Faktorenanalyse schätzt Faktoren, die die Antworten auf beobachtete Variablen beeinflussen und erlaubt uns damit, die Anzahl an latenten Konstrukten (Faktoren) in unseren Daten zu identifizieren und beschreiben. Analog zu unserer Abbildung oben, würde eine Faktorenanalyse mit einem latenten Konstrukt und vier Variablen so wie unten aussehen:
Der größte Unterschied zwischen beiden Abbildungen ist, dass die Pfeile bei der Faktorenanalyse von dem latenten Konstrukt ausgehen.
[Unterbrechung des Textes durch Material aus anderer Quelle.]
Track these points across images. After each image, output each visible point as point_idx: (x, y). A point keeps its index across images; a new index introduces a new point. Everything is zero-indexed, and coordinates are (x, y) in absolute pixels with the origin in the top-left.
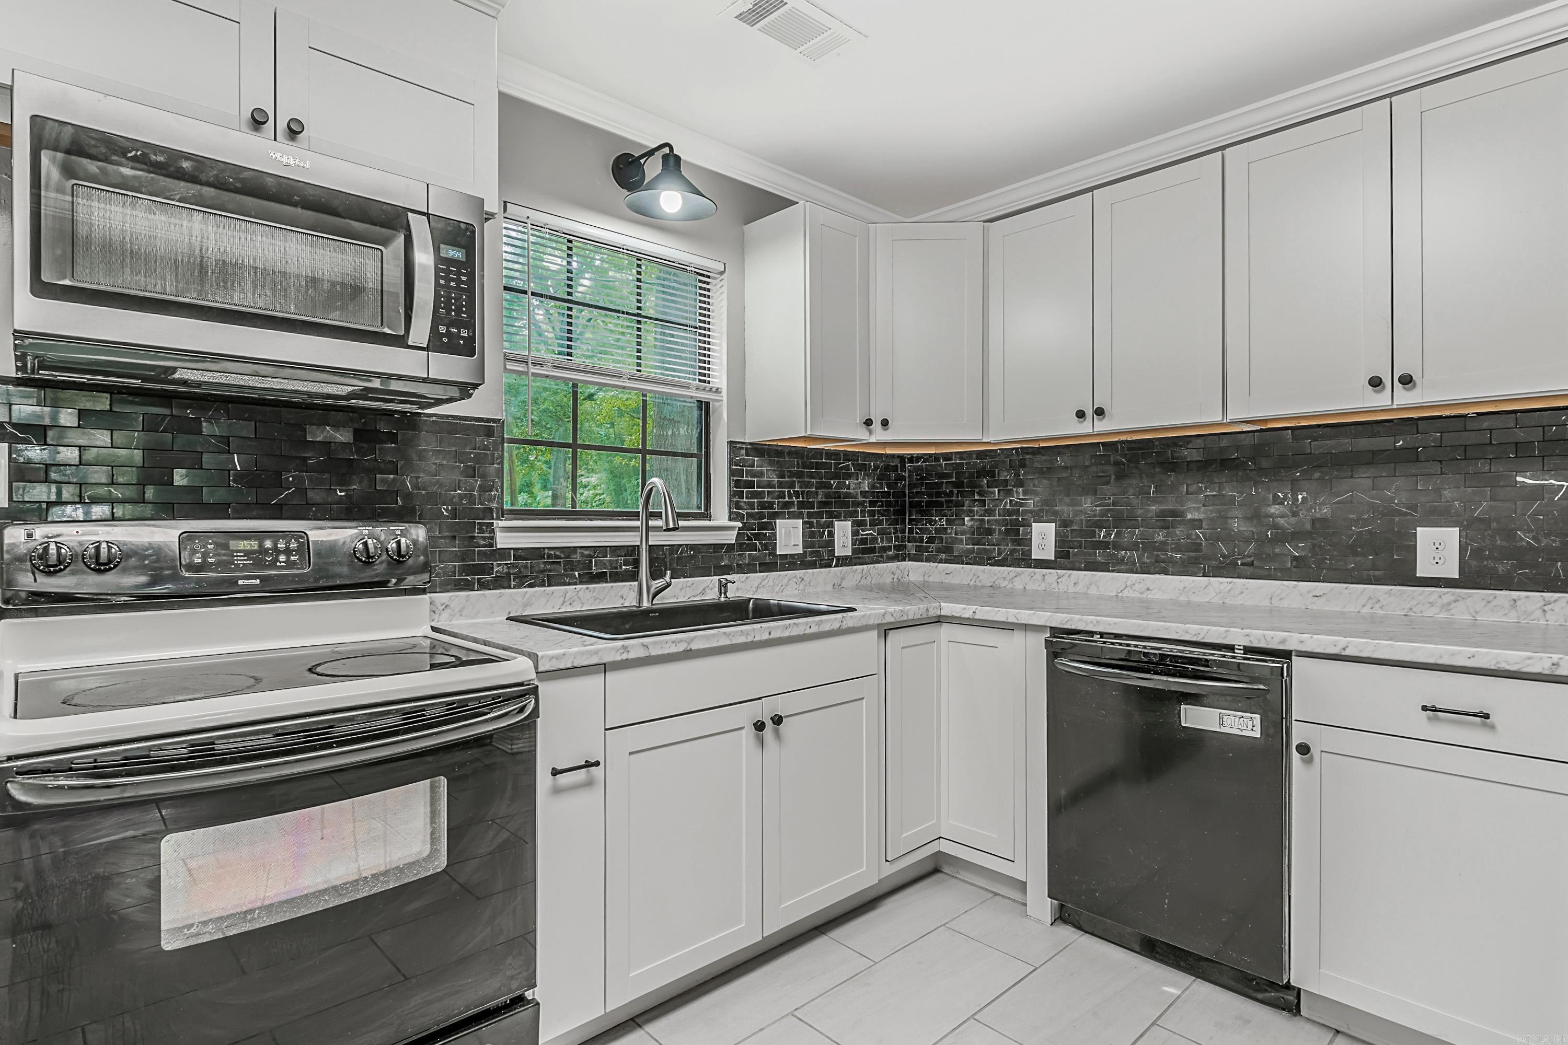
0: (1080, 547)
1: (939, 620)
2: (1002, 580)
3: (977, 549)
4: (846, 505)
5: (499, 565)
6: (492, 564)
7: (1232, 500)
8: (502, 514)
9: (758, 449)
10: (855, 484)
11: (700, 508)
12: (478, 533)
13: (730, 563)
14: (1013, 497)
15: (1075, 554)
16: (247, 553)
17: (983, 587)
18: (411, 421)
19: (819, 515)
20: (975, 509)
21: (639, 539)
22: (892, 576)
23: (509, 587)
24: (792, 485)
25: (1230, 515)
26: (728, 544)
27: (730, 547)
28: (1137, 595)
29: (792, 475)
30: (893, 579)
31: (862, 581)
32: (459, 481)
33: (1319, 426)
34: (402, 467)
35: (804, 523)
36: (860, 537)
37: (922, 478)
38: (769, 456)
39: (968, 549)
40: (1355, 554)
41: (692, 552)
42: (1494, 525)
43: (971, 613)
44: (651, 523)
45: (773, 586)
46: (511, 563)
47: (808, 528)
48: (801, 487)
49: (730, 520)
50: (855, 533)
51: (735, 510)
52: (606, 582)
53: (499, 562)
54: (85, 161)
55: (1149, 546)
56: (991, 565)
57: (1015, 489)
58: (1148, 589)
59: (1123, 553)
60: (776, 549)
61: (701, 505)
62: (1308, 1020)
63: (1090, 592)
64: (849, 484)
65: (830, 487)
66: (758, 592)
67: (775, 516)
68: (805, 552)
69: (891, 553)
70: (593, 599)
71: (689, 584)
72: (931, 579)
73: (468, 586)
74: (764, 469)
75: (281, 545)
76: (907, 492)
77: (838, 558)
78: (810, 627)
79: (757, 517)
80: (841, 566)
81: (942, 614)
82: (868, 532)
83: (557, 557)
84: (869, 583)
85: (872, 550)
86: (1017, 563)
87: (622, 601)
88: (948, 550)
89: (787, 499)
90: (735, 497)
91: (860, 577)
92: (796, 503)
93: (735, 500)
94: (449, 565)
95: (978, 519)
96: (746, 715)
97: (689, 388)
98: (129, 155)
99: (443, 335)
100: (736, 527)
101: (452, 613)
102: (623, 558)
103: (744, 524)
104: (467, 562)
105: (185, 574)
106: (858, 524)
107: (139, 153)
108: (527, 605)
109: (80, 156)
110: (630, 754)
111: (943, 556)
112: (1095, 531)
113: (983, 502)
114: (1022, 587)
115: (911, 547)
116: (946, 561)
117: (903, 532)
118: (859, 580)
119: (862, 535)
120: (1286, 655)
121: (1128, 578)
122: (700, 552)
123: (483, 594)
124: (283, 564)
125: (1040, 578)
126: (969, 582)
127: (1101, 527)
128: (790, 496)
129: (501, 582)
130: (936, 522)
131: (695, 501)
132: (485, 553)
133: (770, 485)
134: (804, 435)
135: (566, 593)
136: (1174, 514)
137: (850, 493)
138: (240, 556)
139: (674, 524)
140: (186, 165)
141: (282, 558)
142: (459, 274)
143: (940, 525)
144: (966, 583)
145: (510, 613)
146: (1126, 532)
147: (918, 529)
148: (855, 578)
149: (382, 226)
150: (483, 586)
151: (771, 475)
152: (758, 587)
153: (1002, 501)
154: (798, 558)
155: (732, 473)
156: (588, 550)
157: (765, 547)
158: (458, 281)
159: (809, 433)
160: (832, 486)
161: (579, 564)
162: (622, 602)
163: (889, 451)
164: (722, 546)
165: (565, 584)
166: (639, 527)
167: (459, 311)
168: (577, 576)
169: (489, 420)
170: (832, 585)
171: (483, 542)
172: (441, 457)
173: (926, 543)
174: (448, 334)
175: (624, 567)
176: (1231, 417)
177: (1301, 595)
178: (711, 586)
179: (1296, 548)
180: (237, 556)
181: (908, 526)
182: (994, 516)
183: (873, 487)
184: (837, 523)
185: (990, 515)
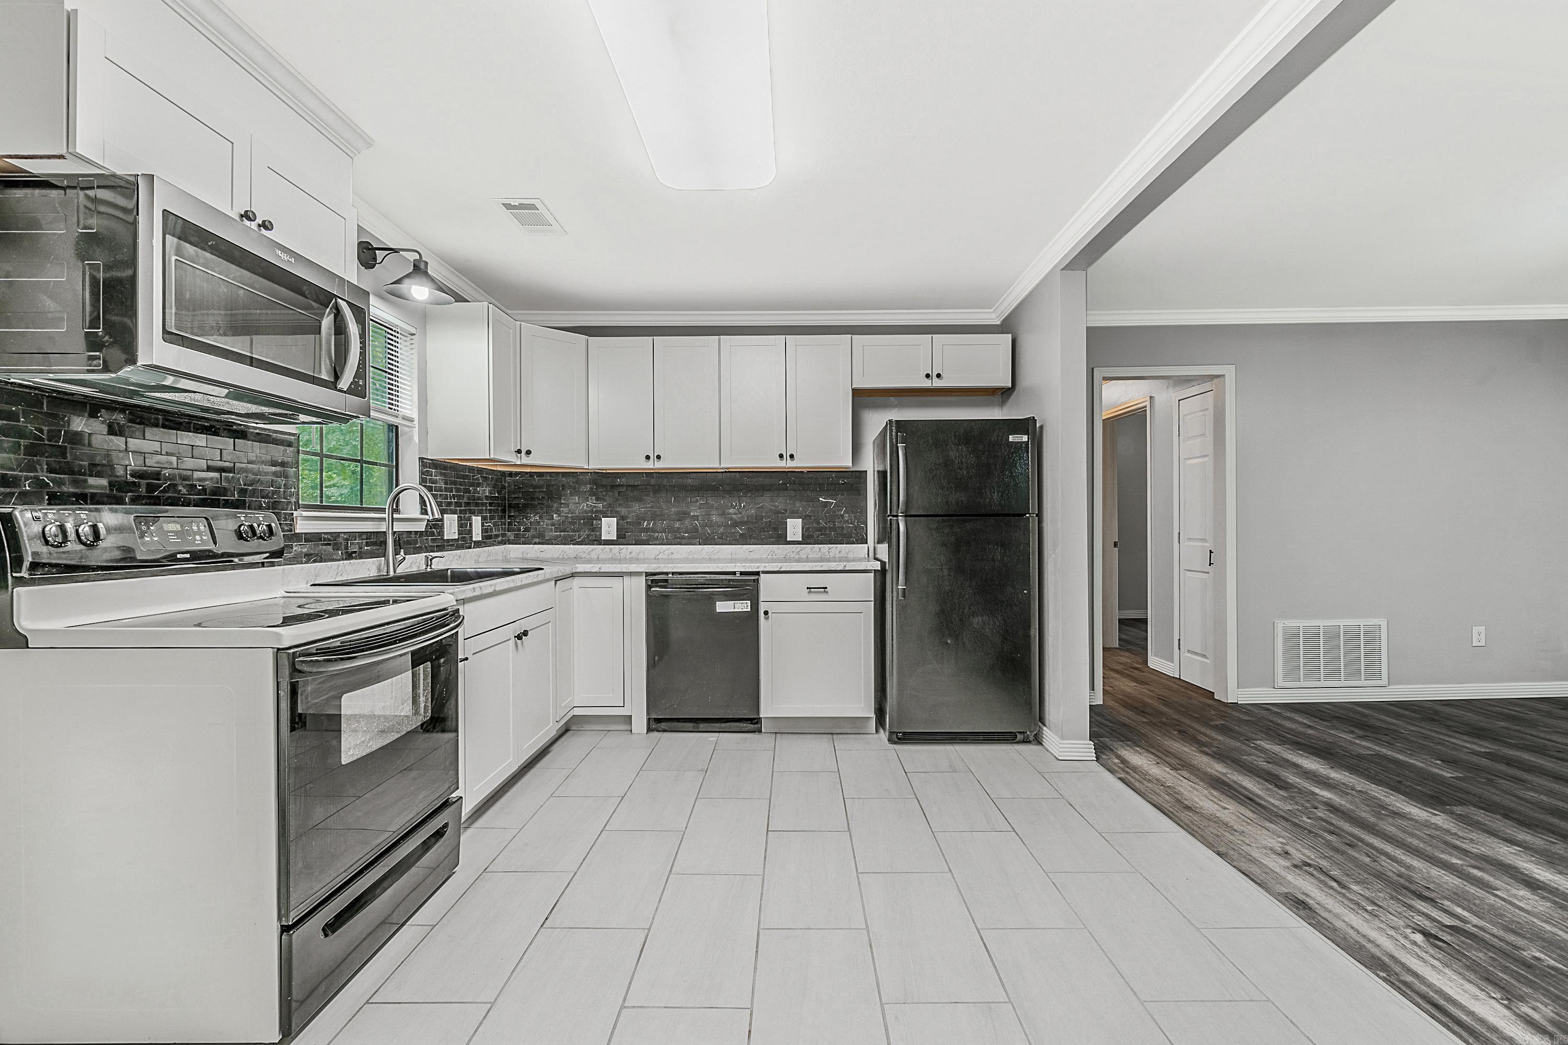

Jede Variable misst damit einen Teil des latenten Konstrukts, die Gewichtung.
Zusätzlich sehen wir an der rechten Seite auch noch Kreise, die auf die Variablen deuten (e1 bis e4). Dies sind die Messfehler.
Aus diesem Modell resultieren damit vier Gleichungen:
- Variable1 = Latentes Konstrukt × Gewichtung1 + Messfehler e1
- Variable2 = Latentes Konstrukt × Gewichtung2 + Messfehler e2
- Variable3 = Latentes Konstrukt × Gewichtung3 + Messfehler e3
- Variable4 = Latentes Konstrukt × Gewichtung4 + Messfehler e4
Schlüsselpunkte
- Hauptkomponentenanalyse reduziert die Variablen auf ihre Hauptkomponenten und versucht, den Informationsgehalt beizubehalten, während Faktoranalyse nützlich ist, um latente (unbeobachtbare) Variablen zu messen.
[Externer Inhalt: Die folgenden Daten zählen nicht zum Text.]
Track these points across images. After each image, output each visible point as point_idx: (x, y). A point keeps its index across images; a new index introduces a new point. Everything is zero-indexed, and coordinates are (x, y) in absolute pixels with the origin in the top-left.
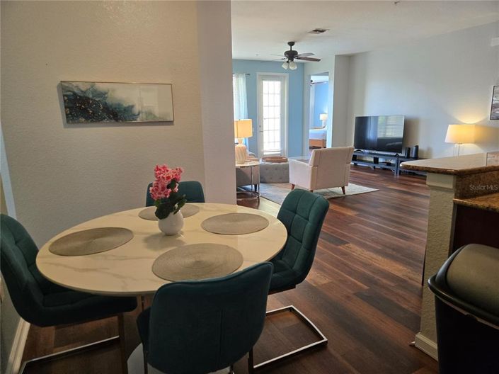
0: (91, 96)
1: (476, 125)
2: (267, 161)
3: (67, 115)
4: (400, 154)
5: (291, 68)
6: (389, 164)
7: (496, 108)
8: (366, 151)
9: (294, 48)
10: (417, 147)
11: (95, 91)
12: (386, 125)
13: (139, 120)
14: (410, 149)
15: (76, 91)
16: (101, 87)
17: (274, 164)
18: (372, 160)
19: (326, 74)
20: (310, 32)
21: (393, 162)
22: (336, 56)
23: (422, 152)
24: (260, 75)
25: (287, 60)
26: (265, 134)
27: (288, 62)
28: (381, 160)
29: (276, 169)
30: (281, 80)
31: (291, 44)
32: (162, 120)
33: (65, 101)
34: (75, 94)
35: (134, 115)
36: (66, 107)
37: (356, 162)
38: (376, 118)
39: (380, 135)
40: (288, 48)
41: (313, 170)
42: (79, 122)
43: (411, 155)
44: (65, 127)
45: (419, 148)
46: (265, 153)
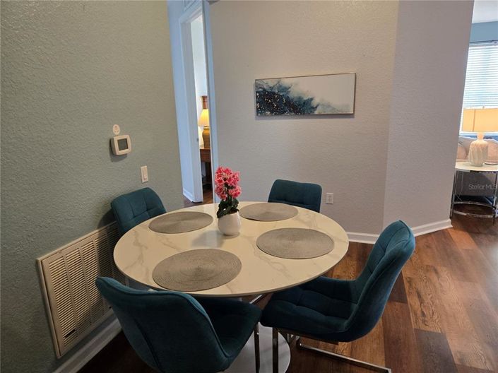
0: (277, 91)
3: (257, 109)
11: (281, 86)
13: (316, 112)
15: (265, 87)
16: (286, 82)
32: (340, 113)
33: (257, 96)
34: (264, 90)
35: (313, 108)
36: (257, 102)
42: (265, 115)
44: (256, 119)
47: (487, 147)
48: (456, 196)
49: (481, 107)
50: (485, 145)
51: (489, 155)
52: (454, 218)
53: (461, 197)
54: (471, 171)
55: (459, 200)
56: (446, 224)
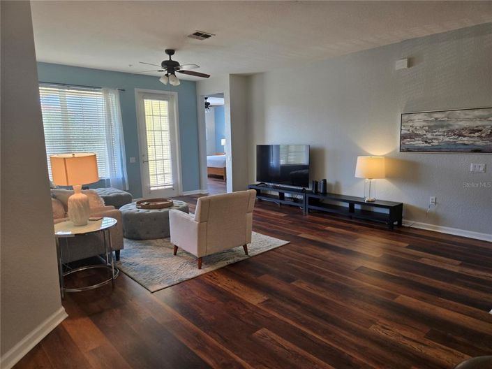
1: (386, 157)
2: (143, 207)
4: (307, 189)
5: (171, 83)
6: (296, 200)
7: (405, 138)
8: (270, 184)
9: (174, 58)
10: (325, 181)
12: (288, 152)
14: (317, 182)
17: (151, 211)
18: (277, 194)
19: (221, 95)
20: (190, 36)
21: (300, 197)
22: (231, 75)
23: (331, 185)
24: (139, 92)
25: (166, 72)
26: (151, 164)
27: (167, 75)
28: (287, 195)
29: (155, 219)
30: (167, 100)
31: (170, 52)
37: (260, 197)
38: (278, 147)
39: (282, 162)
40: (167, 58)
41: (200, 229)
43: (319, 190)
45: (327, 181)
46: (152, 189)
47: (88, 202)
48: (64, 266)
49: (71, 155)
50: (85, 199)
51: (91, 207)
52: (68, 300)
53: (70, 264)
54: (76, 235)
55: (69, 270)
56: (59, 316)
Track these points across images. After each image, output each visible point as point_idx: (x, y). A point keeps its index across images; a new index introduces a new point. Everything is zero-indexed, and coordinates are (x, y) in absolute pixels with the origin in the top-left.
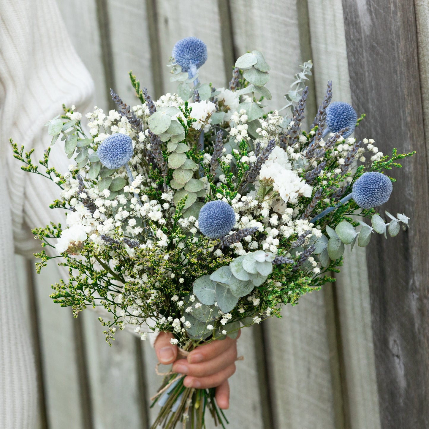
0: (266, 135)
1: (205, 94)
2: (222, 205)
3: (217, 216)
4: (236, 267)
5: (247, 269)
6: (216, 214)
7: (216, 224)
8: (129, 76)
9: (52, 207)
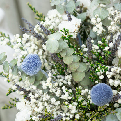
2: (103, 87)
3: (102, 96)
7: (103, 100)
8: (28, 6)
9: (8, 95)
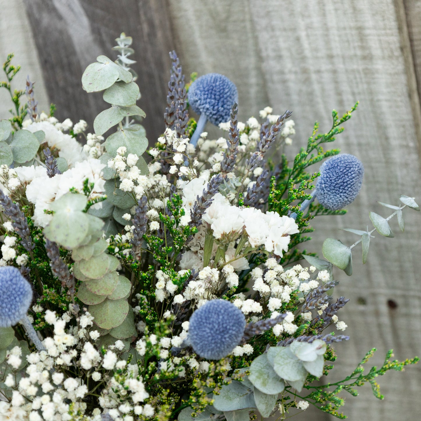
0: (189, 172)
1: (30, 144)
4: (260, 378)
5: (289, 377)
6: (223, 324)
- Wenn Variablen nichts gemeinsam haben, wird Faktorenanalyse keinen gut zugrundeliegenden Faktor finden, Hauptkomponentenanalyse hingegen aber eine gut definierte Hauptkomponente, die die maximale Varianz in den Daten erklärt.
- Wenn das Ziel darin besteht, eine latente Variable zu messen, aber eine Hauptkomponentenanalyse verwendet wird, werden die Ladungen der Komponenten höchstwahrscheinlich höher sein, als sie es bei Verwendung der Faktoranalyse gewesen wären. Dies wäre irreführend, da wir annehmen würden, wir hätten einen gut-definierten Faktor, wenn wenn wir in Wirklichkeit eine gut-definierte Hauptkomponente haben, die eine Mischung aus der Varianz der Daten ist.
- Wenn das Ziel ist, die Anzahl der Variablen zu reduzieren und gleichzeitig das grösste Mass an Variabilität in den Daten beizubehalten aber Faktoranalyse verwendet wird, werden die Faktorladungen wahrscheinlich niedriger sein, als bei einer Hauptkomponentenanalyse. Dies wäre irreführend, da wir annehmen würden, wir hätten das grösste Mass an Variabilität in unseren Daten beibehalten, wenn wir in Wirklichkeit die Variabilität behalten haben, die über alle Variablen hinweg gemeinsam ist.